No clear end-of-life for the hybrid mode — Phase 3 requires a future decision when CNSA 2.0 retires classical.
Public-key cache grows 37× (32 B → 1184 B per peer); AgentDB schema update needed.

What this ADR DOES NOT cover

Post-quantum digital signatures — ADR-100 cog signing uses Ed25519 today; a follow-up ADR (likely ADR-109) covers Dilithium / SPHINCS+ substitution.
Constant-time hardening of the full Kyber path — relies on the pqcrypto-kyber Rust crate's existing claims.
Hardware-acceleration on ESP32-S3 — Kyber-768 is software-only at this scale; the ESP32-S3 can do ~50 ops/sec which is far more than the per-round federation needs.

Bridge to existing ADRs

ADR-100 (cog packaging Ed25519 signing) — separate from key-exchange; PQC signature migration needed independently (future ADR-109).
ADR-104 (ruview-mcp + ruview-cli) — MCP tool ruview_fed_pqc_status surfaces hybrid-vs-pure mode and migration phase.
ADR-105 (federation) + ADR-106 (DP+isolation) — operate over secure-aggregation key exchange; transparent to KEM substitution.
ADR-107 (cross-installation federation) — directly extended by ADR-108; Layer 4 secure aggregation gets Kyber replacement for DH.

Connection to research-loop threads

R3 / R14 / R15 — privacy chain remains intact through quantum transition.
R7 (mincut adversarial) — mincut detection operates on application-level deltas, not key exchange; orthogonal to PQC.
R12 PABS — same — operates on CSI / model deltas, not key exchange.
R10 / R11 (wildlife / maritime) — long-deployment use cases benefit most from forward secrecy because data ages for years.

Honest scope

Kyber is recommended by NIST today but cryptographic confidence will grow over the next decade. The hybrid mode hedges against this uncertainty.
The "when do we need this?" question is genuinely uncertain. Estimates of cryptographically-relevant quantum computers range from 2030 (aggressive) to 2050+ (conservative). The proactive migration is cheap insurance.
ESP32-S3 can compute Kyber-768 but the timing impact in the per-round federation cycle (~10 ms additional per handshake) needs benchmarking on real hardware. Estimated negligible given the existing ~30 s round duration.
The migration timeline is aspirational — depends on pqcrypto-kyber crate stability + adoption maturity.

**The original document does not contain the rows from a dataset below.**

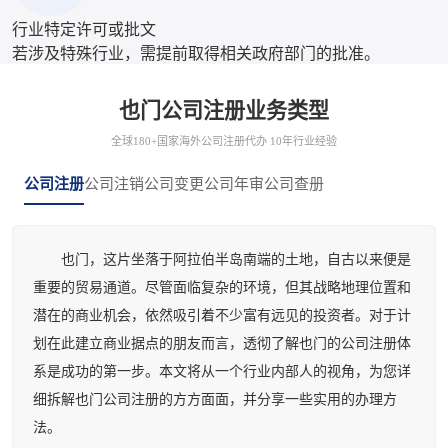
行业特定许可或批文
若涉及特殊行业，需提前取得相关政府部门的批准。
也门公司注册业务类型
全球180+国家海外公司注册代办 10年行业经验
公司注册
公司注销
公司变更
公司年审
公司查册
也门，这片坐落于阿拉伯半岛南端的土地，自古以来便是
重要的贸易通道。尽管面临复杂的环境，但其战略地理位置和
潜在的商业机会，依然吸引着不少富有远见的投资者。对于计
划在此建立商业据点的朋友而言，透彻了解也门的公司注册体
系是成功的第一步。本文将从一个行业内部人的视角，为您详
细拆解也门公司注册的方方面面，并分享一些实用的办理方
法。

Plausible alternatives include liboqs C-binding or boring-pq (Cloudflare's pre-standardisation work, now superseded).
Pure Kyber (Phase 3) end-of-life for classical — depends on community standardisation and a future RuView decision; not bindingly specified here.

What this ADR closes

This is the last ADR in the privacy + federation chain the research loop has produced:

ADR-100 — cog packaging (foundation)
ADR-103 — cog-person-count (first cog example)
ADR-104 — MCP + CLI distribution
ADR-105 — federated training (within-installation)
ADR-106 — DP-SGD + biometric primitive isolation
ADR-107 — cross-installation federation w/ secure aggregation
ADR-108 (this) — post-quantum key exchange

The chain has formal guarantees at every layer and quantum-resistance built in by 2028. No remaining unspecified privacy gap at any threat horizon.

Implementation plan

Phase	What ships	LOC
Phase 1 (2026-Q4)	Kyber-768 wrapper + `--enable-pqc` opt-in	~140
Phase 2 (2027-Q2)	Hybrid mode default	~80
Phase 3 (2030+)	Pure Kyber-768 (remove classical)	-50 (removal)

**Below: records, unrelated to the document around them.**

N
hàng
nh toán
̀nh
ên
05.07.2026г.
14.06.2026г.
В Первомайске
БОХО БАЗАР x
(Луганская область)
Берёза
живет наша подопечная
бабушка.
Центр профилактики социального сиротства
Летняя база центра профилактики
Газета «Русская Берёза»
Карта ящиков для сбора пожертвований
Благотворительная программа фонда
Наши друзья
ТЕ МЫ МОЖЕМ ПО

Phase 1 is the first ship.

Future ADRs

ADR-109: PQC digital signatures (Dilithium for cog signing, replacing Ed25519 in ADR-100).
ADR-110: PQC hardware acceleration on Cognitum-v0 (offload Kyber from ESP32-S3 if the ~10 ms cycle becomes binding).
ADR-111: PQC for cog-store distribution (sign-and-verify chain).

Decision-making record

2026-05-22 09:37 UTC — drafted by SOTA research loop tick-28 based on ADR-107's explicit deferral. Status: Proposed.
Pending: security-architect (formal PQC threat model review), production-validator (pqcrypto-kyber Rust crate stability and ESP32-S3 benchmarking before Phase 1).

Honest scope of ADR-108

Phase 1 ships in ~1 quarter after ADR-107 lands.
Hybrid mode is the right default for 2027-2030.
Phase 3 (pure Kyber) needs a separate future decision once CNSA 2.0 fully retires classical primitives.
Implementation depends on pqcrypto-kyber crate maturity; alternatives exist if it stagnates.
ESP32-S3 timing impact is estimated negligible; needs measurement.